Input data -
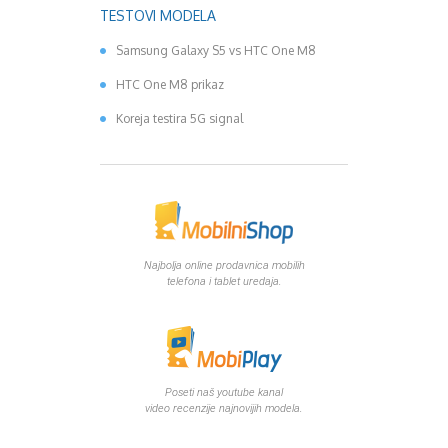
TESTOVI MODELA
Samsung Galaxy S5 vs HTC One M8
HTC One M8 prikaz
Koreja testira 5G signal
Najbolja online prodavnica mobilih
telefona i tablet uredaja.
Poseti naš youtube kanal
video recenzije najnovijih modela.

Work to be completed -
Leaving the pictures out, output all of the listing exactly.

Problem solution -
TESTOVI MODELA
Samsung Galaxy S5 vs HTC One M8
HTC One M8 prikaz
Koreja testira 5G signal
Najbolja online prodavnica mobilih
telefona i tablet uredaja.
Poseti naš youtube kanal
video recenzije najnovijih modela.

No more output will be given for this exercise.